Hat es lange gedauert? (Vorbereitungen)
Unser Projekt dauerte genau 10 Monate in der wir je nach Abteilung und anstehenden Aktionen ca. 2-10 Stunden in der Woche aufgewendet haben. Demnach würde ich sagen hat es schon lange gedauert da ich mir vorher nie gedacht hätte das eine Konzertvorbereitung so lange dauert.
Hat dich das Projekt bis an deine Grenzen gebracht oder hast du davon gelernt?
Beides. Ich denke aber das grade dieses an die Grenzen bringen den Lerneffekt überhaupt erst hervorgerufen hat.
War es stressig oder spaßig?
Ebenfalls beides obwohl der Spaß bei weitem überwogen hat. Bei unseren wöchentlichen Sitzungen ging es teilweise doch sehr chaotisch zu.
Wie findest du das Beethovenfest im Allgemeinen?
Das Beethovenfest im Allgemeinen hat sich in meinen Augen auch grade durch unser Projekt aber auch durch andere Aktionen in den letzten ein bis zwei Jahren sehr für unsere Generation geöffnet. Ich selber bin kein Klassik Fan und kann dadurch mit einigen Konzerten im Rahmen des Festivals nichts anfangen aber diese Konzerte die eben auch auf unser Alter zugeschnitten sind sollten meiner Meinung nach ganz anders beachtet und geachtet werden. Dass die Verantwortlichen diesen Schritt in unsere Richtung wagen und in ein International anerkanntes Festival ein Hip-Hop Konzert einbauen und damit ein großes Risiko eingehen, was sie nicht müssten es uns zu liebe aber tun, hat in meinen Augen großen Respekt verdient.

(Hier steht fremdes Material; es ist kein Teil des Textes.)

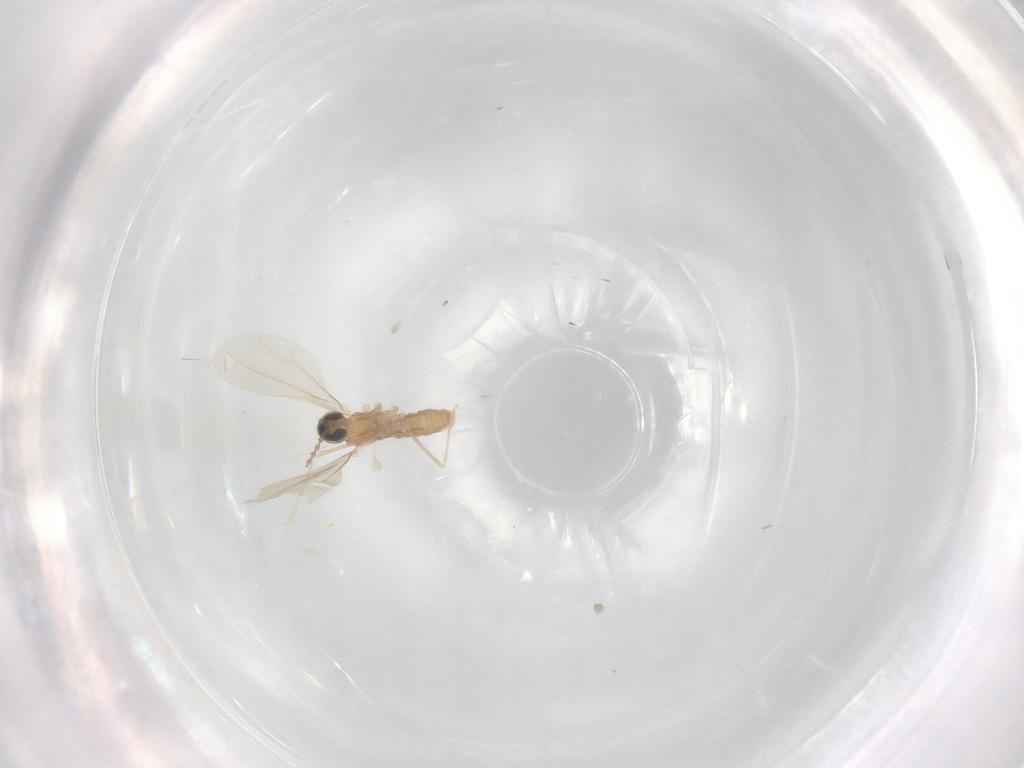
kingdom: Animalia
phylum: Arthropoda
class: Insecta
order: Diptera
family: Cecidomyiidae
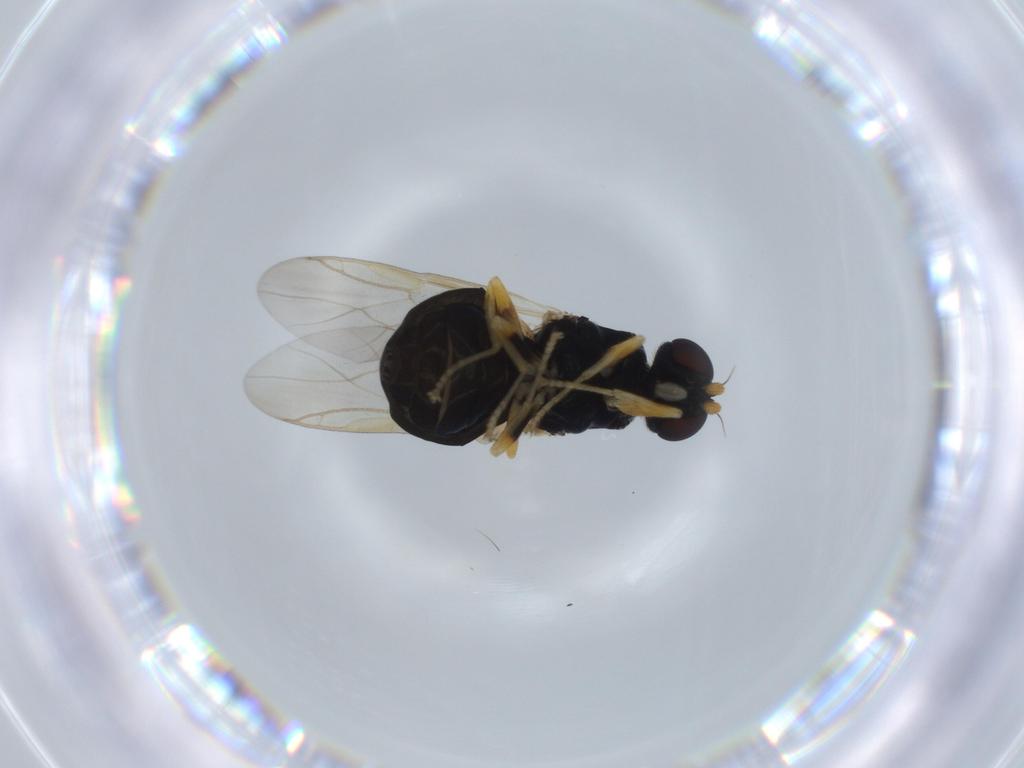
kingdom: Animalia
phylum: Arthropoda
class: Insecta
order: Diptera
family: Stratiomyidae
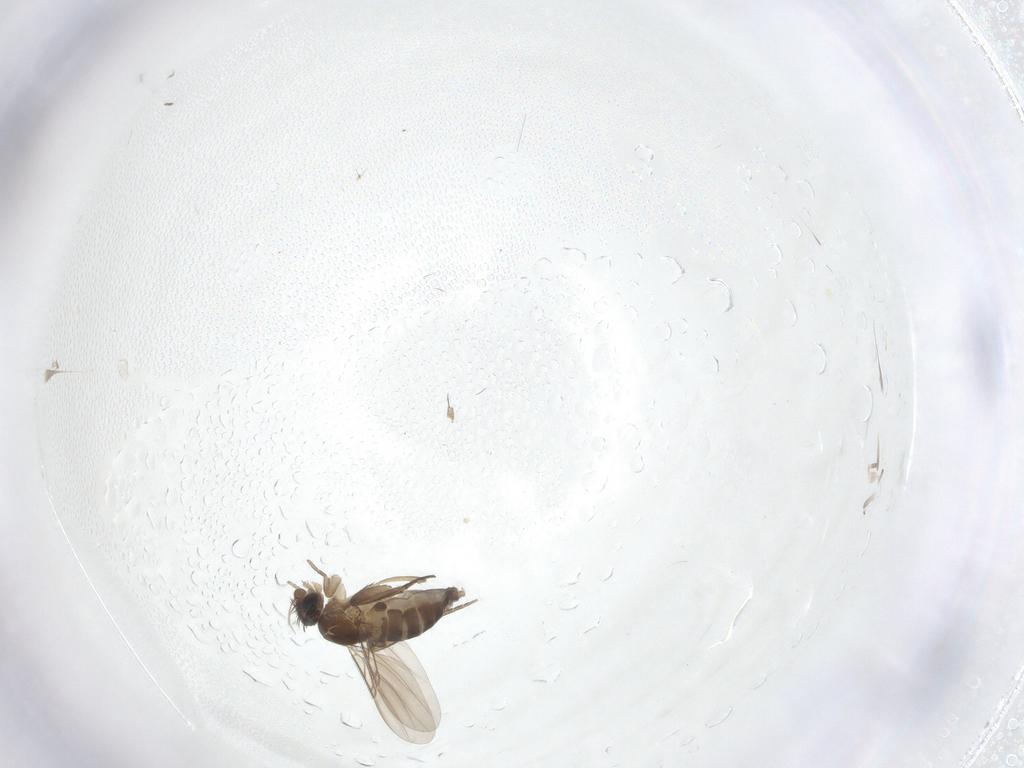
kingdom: Animalia
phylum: Arthropoda
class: Insecta
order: Diptera
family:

Kannst du dir vorstellen später auch beruflich “organisatorisch“ zu arbeiten?
Ich kann mir es sehr gut sogar vorstellen einmal organisatorisch zu arbeiten. Es macht großen Spaß und schafft Motivation wenn man das Ergebnis seiner Arbeit immer direkt vor der Nase hat. Ich weiß noch nicht ob diese organisatorische Arbeit undbedingt etwas mit Musik oder Kunst zu tun haben soll aber so grob die Richtung stimmt schon.Die Idee von Hip-Hop-Klassik Elementen finde ich hochspannend und interessant. Es ist nicht unbedingt mein Ding aber ich habe großen Respekt vor solchen Künstlern.
Hast du die Bands vor dem Projekt z.B. 1hoch6 schon gekannt?
Nein ich kannte die Band vorher noch nicht bin aber mittlerweile vor allem von ihrem neusten Album wirklich beeindruckt.
Empfiehlst du z.B. Schülern der EMA an Pilotprojekten teilzunehmen?
Auf jeden Fall. Also wenn einer von euch die Chance bekommt schlagt zu und nehmt sie mit. Keiner von uns 15 Schülern hat genau das im Nachhinein bereut. Im Gegenteil!